## CONSIGNES
a – Indiquez si chacune des affirmations suivantes concorde avec le texte sur la sécurité des véhicules connectés : (i) en 2010, des ingénieurs de l’Université Rutgers ont découvert une faille ; (ii) les scientifiques du Caess ont pu manipuler la voiture quelle que soit sa vitesse ; (iii) Erik Ström nie la possibilité d’un contrôle à distance par WiFi. Répondez par oui ou par non, en citant textuellement les mots décisifs.
b – Reprenez le texte sur la sécurité des véhicules connectés à la suite de sa dernière phrase et poursuivez-le.

## TEXTE
========================================================================
Reste l’accessibilité des véhicules connectés à distance. En 2010, des ingénieurs de l’Université américaine Rutgers ont trouvé une faille: les senseurs sans fil qui doivent, aux Etats-Unis depuis 2008, être logés dans les pneus et servent à indiquer au conducteur l’état de gonflement. A travers eux, à l’aide de radiofréquences et d’un logiciel adéquat, ils ont interféré avec l’ECU du véhicule.
En 2011, les ingénieurs du Caess sont parvenus à déjouer la sécurité de l’interface de téléphonie portable intégrée à une voiture (et qui sert aux services d’assistance à distance). Ils ont ainsi eu accès au réseau électronique pour manipuler divers accessoires (nettoyage des vitres, phares, radio, compteur de vitesse, etc.) – des interventions certes agaçantes et distrayantes, mais loin d’être mortelles. D’ailleurs, selon les experts interrogés, si l’on peut actionner électroniquement les freins, modifier la direction du véhicule resterait pour l’heure largement illusoire. En effet, tout au plus Nissan va-t-il lancer en 2014, loin de la traditionnelle colonne de direction mécanique, un système d’orientation des roues basé sur des commandes électroniques qui leur seraient envoyées. Et les scientifiques du Caess reconnaissent qu’ils n’ont pu «jouer» avec la voiture que lorsqu’elle roulait à 8 km/h ou moins; au-dessus, l’ECU considérait leurs commandes espionnes comme invalides.
Qu’en est-il de la sécurité liée à l’interconnectivité entre des véhicules appelés à communiquer en mode «platooning»? «Ces engins seront équipés de WiFi dernière génération», imagine Erik Ström, professeur à l’Université suédoise de Chalmers, qui développe un tel projet avec déjà du 5G. Or, «dès qu’il existe un accès WiFi à un instrument, il y a une possibilité de le contrôler à distance», s’est inquiété sur CNBC Troels Oerting, directeur du Centre de cybercriminalité de l’agence européenne Europol. Erik Ström ne le nie pas. Mais indique que les véhicules s’identifieront mutuellement avec des signatures cryptées. Et qu’«il faut faire la distinction entre la possibilité technique qu’un tel piratage ait lieu, et sa probabilité réelle de survenir», que le chercheur minimise.
========================================================================
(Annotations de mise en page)

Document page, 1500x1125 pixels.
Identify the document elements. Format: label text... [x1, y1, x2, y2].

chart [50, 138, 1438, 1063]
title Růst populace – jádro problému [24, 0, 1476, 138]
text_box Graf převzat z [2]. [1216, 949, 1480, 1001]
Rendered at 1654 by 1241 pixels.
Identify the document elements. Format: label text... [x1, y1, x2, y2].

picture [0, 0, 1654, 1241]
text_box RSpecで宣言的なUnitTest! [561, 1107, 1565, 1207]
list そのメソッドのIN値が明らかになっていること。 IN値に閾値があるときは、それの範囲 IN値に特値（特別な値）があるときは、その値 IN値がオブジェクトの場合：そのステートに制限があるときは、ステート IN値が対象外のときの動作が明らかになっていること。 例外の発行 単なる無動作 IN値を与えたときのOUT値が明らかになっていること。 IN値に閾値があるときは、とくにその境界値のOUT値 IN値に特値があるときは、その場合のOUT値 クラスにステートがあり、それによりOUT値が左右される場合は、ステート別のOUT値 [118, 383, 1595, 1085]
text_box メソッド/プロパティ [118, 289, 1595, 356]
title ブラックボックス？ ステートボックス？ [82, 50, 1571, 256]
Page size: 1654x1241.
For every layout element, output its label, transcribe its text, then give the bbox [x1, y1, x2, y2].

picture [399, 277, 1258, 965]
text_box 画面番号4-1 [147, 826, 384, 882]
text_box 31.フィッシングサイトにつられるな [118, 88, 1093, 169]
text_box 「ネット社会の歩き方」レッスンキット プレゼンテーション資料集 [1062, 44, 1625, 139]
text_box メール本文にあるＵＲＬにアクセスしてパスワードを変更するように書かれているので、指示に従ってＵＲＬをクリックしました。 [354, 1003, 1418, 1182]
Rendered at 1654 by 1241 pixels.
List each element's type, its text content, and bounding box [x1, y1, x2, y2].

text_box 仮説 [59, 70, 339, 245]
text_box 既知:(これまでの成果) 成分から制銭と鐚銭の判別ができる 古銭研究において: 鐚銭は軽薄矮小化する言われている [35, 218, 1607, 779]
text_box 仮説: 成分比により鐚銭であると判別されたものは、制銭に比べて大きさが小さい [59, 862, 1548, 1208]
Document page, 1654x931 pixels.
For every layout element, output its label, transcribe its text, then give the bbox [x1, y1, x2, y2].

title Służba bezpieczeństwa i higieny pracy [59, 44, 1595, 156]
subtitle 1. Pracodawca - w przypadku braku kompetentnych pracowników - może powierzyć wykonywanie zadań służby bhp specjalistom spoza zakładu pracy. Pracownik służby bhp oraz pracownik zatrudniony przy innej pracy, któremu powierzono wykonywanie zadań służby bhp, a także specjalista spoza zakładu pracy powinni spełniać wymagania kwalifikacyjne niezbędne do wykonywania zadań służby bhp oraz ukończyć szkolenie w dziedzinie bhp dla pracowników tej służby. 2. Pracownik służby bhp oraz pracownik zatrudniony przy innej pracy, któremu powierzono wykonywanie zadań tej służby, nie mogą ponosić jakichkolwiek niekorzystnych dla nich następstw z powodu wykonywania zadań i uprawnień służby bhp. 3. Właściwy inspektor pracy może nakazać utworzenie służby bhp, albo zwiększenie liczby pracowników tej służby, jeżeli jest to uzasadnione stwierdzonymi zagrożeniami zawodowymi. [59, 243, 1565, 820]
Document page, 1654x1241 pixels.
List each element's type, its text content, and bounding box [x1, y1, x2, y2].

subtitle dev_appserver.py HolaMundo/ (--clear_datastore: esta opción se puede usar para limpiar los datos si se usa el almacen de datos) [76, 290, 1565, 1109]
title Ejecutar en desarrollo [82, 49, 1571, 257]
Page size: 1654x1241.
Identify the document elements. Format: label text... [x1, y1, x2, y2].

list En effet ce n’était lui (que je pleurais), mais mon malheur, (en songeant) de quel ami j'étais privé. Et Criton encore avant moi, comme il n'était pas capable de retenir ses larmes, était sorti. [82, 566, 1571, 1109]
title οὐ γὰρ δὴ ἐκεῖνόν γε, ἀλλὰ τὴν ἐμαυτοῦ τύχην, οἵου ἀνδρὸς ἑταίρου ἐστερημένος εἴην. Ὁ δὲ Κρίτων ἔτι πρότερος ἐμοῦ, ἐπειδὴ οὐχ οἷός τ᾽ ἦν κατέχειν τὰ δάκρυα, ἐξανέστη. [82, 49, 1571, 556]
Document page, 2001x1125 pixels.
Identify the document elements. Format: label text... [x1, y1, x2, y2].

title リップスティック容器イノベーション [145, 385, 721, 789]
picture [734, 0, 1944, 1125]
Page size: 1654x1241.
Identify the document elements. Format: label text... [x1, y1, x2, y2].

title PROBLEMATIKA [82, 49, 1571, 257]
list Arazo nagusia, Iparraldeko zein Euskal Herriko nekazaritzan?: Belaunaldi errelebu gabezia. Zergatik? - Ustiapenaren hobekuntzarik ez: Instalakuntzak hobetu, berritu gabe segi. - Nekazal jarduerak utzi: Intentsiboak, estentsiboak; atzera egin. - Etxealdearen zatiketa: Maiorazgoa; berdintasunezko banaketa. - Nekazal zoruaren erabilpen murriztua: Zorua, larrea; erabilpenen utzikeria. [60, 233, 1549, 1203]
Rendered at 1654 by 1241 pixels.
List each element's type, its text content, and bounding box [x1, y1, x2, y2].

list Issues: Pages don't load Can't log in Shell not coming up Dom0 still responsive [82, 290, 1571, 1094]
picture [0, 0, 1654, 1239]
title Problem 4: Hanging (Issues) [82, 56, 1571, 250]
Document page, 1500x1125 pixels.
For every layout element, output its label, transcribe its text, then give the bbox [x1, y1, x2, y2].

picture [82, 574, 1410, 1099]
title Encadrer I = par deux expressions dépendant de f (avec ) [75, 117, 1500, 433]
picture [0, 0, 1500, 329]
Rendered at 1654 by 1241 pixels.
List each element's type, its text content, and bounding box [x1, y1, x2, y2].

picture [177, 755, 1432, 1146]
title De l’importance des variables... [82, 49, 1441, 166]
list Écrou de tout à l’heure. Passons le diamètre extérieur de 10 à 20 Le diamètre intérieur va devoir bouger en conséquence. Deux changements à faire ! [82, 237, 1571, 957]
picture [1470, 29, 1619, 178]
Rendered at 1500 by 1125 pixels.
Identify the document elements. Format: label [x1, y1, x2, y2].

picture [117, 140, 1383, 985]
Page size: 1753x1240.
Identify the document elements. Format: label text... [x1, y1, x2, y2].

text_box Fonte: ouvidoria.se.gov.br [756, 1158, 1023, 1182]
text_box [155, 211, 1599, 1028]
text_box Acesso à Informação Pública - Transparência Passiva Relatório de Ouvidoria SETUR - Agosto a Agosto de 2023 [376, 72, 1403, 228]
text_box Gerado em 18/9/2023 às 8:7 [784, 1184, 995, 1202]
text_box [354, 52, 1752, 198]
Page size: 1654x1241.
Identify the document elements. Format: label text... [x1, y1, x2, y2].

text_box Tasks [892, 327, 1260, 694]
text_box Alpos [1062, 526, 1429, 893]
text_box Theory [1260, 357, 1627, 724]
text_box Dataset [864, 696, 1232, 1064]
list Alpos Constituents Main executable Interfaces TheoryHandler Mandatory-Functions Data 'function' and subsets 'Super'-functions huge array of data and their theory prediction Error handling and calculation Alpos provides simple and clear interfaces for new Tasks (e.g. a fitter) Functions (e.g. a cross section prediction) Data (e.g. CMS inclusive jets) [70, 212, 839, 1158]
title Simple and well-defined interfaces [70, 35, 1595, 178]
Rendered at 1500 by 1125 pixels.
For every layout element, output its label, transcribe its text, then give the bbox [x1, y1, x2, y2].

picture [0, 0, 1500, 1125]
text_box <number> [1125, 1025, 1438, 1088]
========================================================================
## RÉPONSES PAR CONSIGNE
a –
(i) Oui : « En 2010, des ingénieurs de l’Université américaine Rutgers ont trouvé une faille ».
(ii) Non : « ils n’ont pu «jouer» avec la voiture que lorsqu’elle roulait à 8 km/h ou moins ».
(iii) Non : « Erik Ström ne le nie pas. »

b –
«Tant qu’il n’y a pas de contrôle centralisé à distance du trafic de ces voitures interconnectées – avec, là, peut-être un risque de prise de contrôle externe –, je ne crois pas trop, pour l’heure, au piratage de ces véhicules individuels», ajoute Michael Thémans, de l’EPFL. Pourquoi? «Le sens des informations échangées et le protocole associé sont cruciaux: le système de communication ne devrait en aucun cas permettre de prendre le contrôle des véhicules, qui ne font qu’émettre des données pour informer les autres voitures.» Oliver Peter abonde: «Certaines données [situées dans l’ECU] sont en mode «lecture» uniquement», et ne peuvent être manipulées.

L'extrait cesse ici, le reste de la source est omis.